When: 22 September to 8 October
Where: Gardens by the Bay
Chinatown Mid-Autumn Festival 2017
Hardly a big shocker, Chinatown is hosting a ton of celebrations on between 10 September to 9 October! Look out for nightly stage shows, craft activities for kiddos, a street bazaar and carnival as well as a special lantern making competition with cash prizes for small artistes of all ages up to 16 years (register free for this one at www.chinatownfestivals.sg/lantern-painting-competition). The opening ceremony will be lighting up Chinatown on 23 September from 7pm: expect dragon dances and fireworks!

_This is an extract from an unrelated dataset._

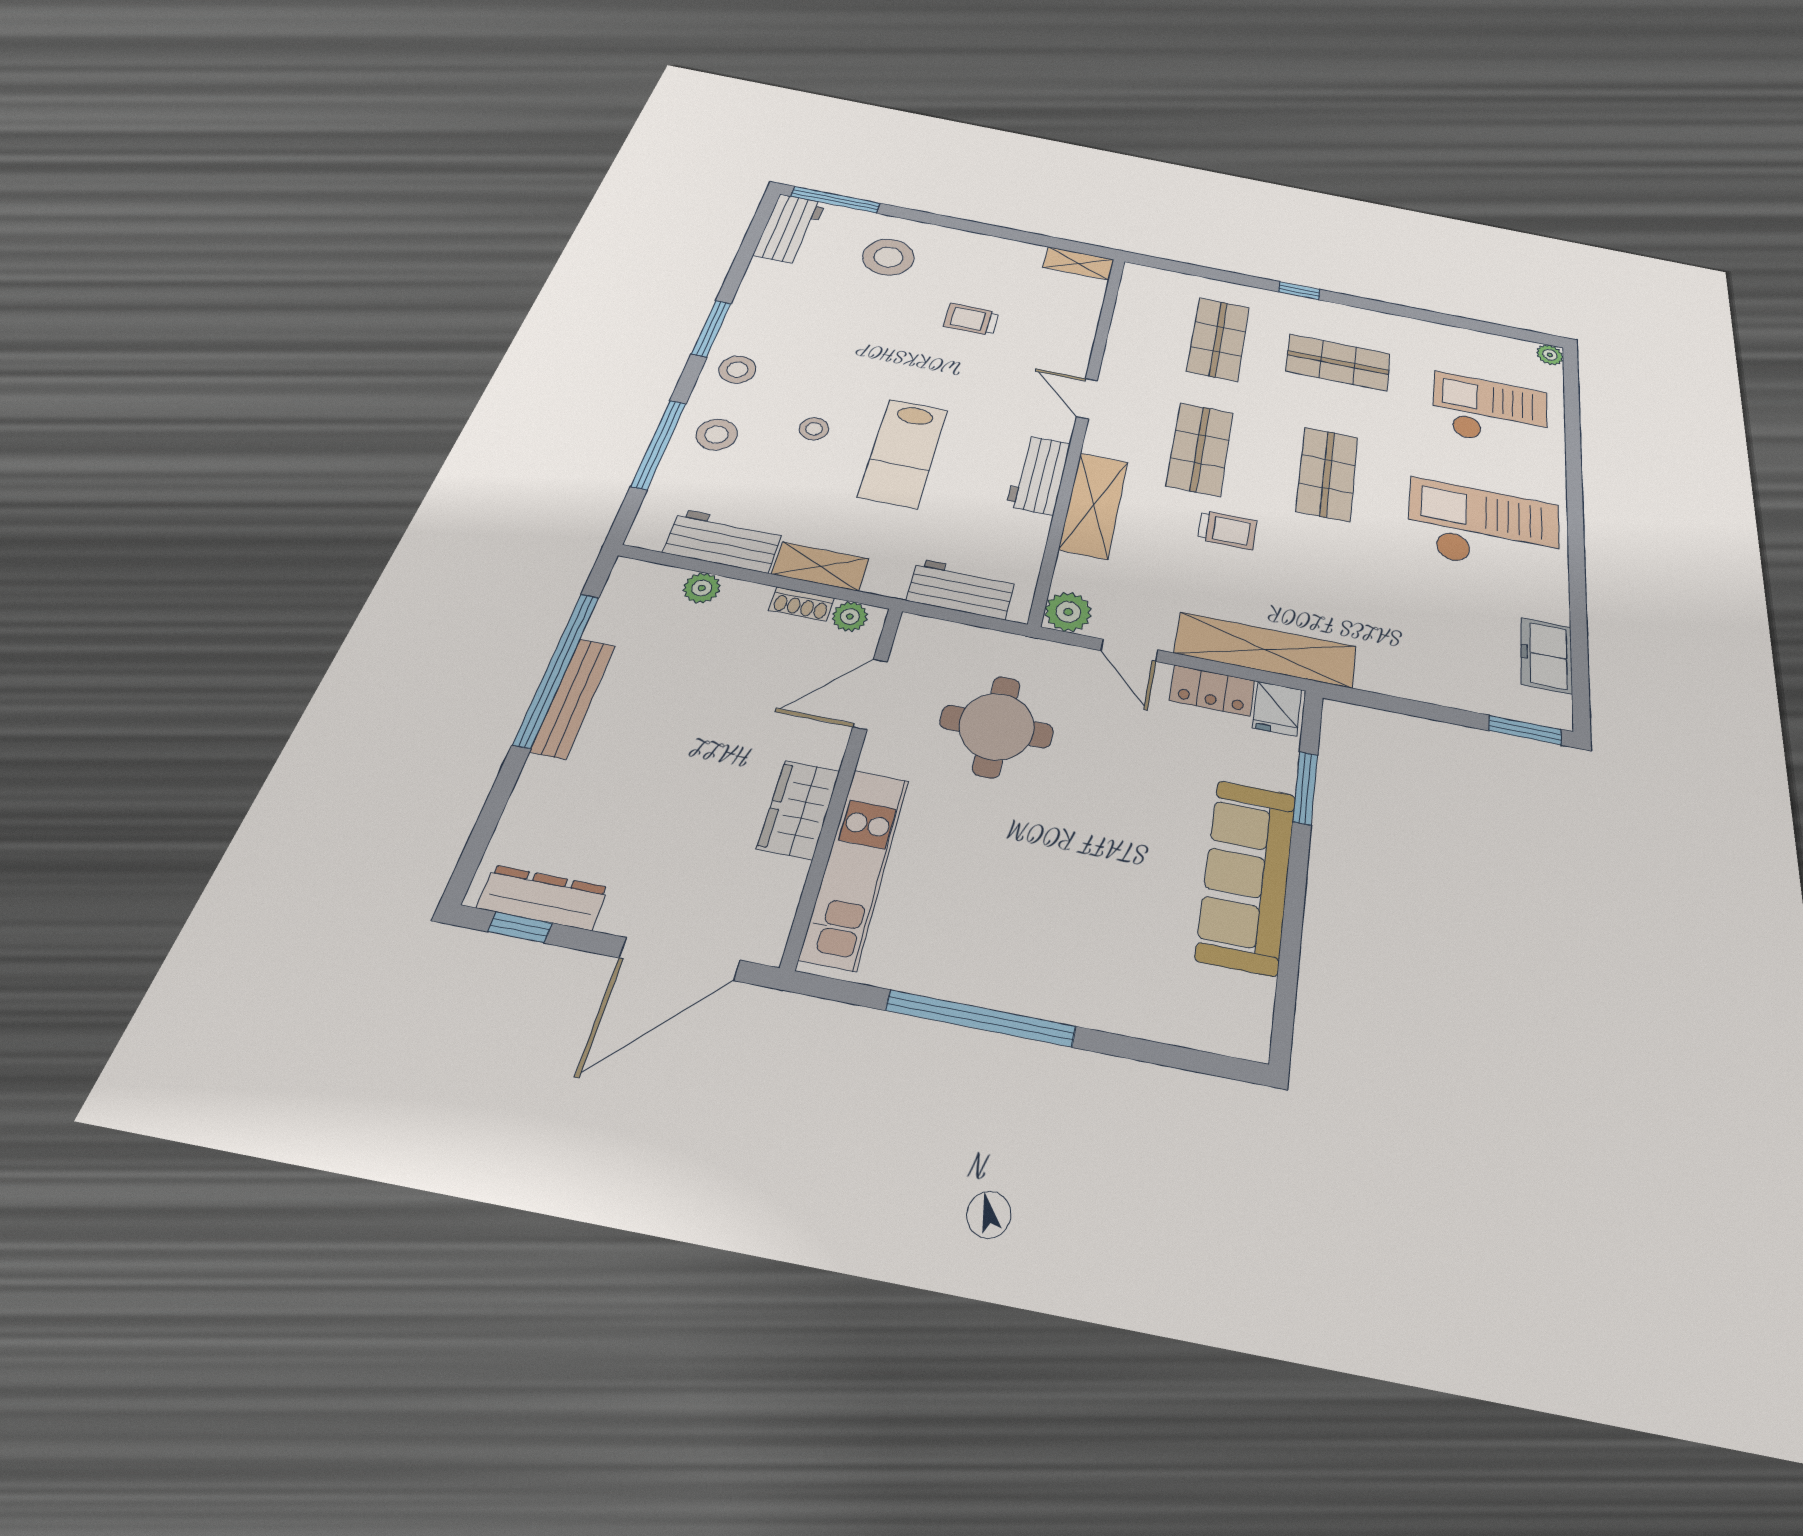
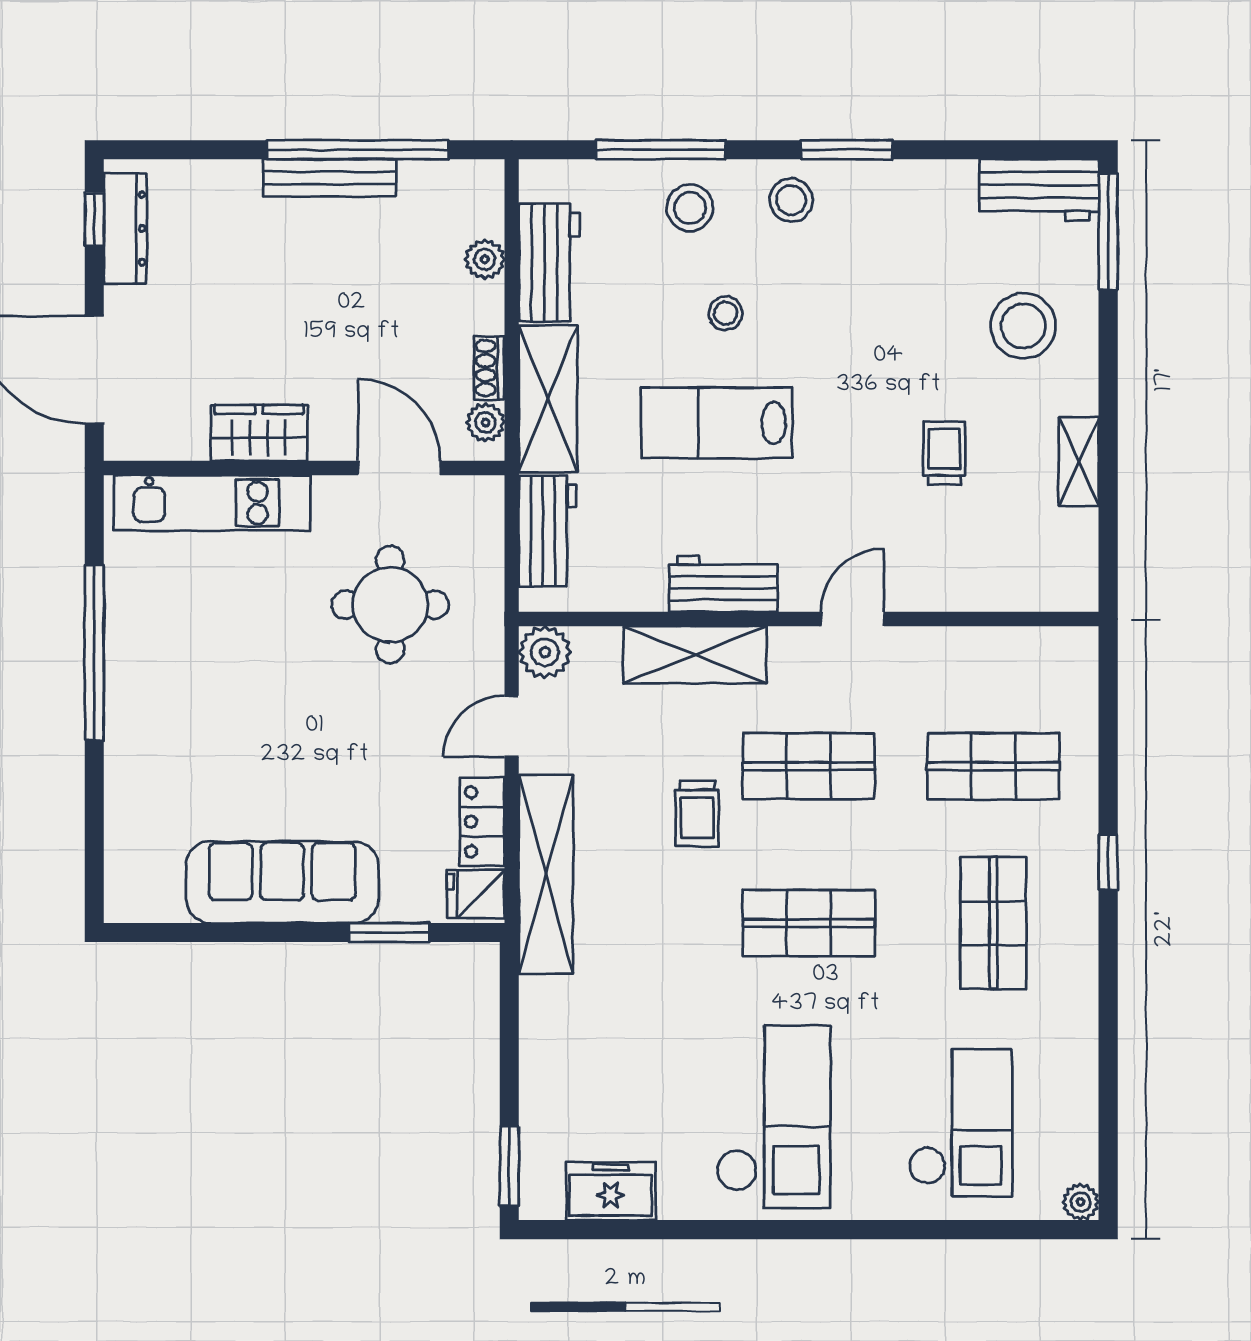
shelving: (1078, 263) -> (1079, 462), moved
shelving: (820, 566) -> (548, 399), width x1.50, depth x1.33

When: 10 September to 9 October
Where: All around Chinatown!
Chinatown Mass Lantern Walk
Grab your friends and family and join a mass lantern walk under the full moon, amidst the beautiful displays around Chinatown. It’s set to be a spectacular night, with dragon and lion dance troupes, a percussion band and cheerleaders accompanying the walk. The lantern walk will conclude with stage performances and a seriously cool pyrotechnics display in the heart of Chinatown!
When: 1 October, 7pm-10pm
Where: Starting Point – Kreta Ayar Square
Lantern making and moon cake appreciation workshop
Come join the celebrations for the Mid-Autumn Festival with a lantern-making and mooncake appreciation workshop held at the ever-green, ever-gorgeous Singapore Botanic Gardens. As the session draws to a close, tuck into delicious mooncakes and learn a fact or two about the plant ingredients that can be found in the gardens. Spots cost $30 each and the event is suitable for kiddos aged five to 13 years.
When: 30 September, 10am-11.30am
Where: Singapore Botanic Gardens, Botany Centre, Classroom 1 & 2 (Level 3), 1 Cluny Road, Singapore 259569
Registration: Online at www.nparks.gov.sg
Moonstruck – Sleepless in Lunar Palace
The Arts Fission Company presents Moonstruck, a contemporary dance-theatre performance using the familiar Chinese legend of lady in the moon (Chang Er 嫦娥,) to captivate audiences with a new Mid-Autumn story: Moonstruck – Sleepless in Lunar Palace. Suitable for the whole family, we say bring a picnic, find a spot under the moon in the Singapore Botanic Gardens and watch as mysterious characters dance to well known music inspired by Dvorak’s opera aria Song to the Moon. And it’s free!
When: 30 September, 7-8pm
Where: Singapore Botanic Gardens, Shaw Foundation Symphony Stage
Mid-Autumn music performance
Free, fun and full of great music, join musical talent Xpose, as they play familiar Chinese and English songs perfect for the Mid-Autumn Festival!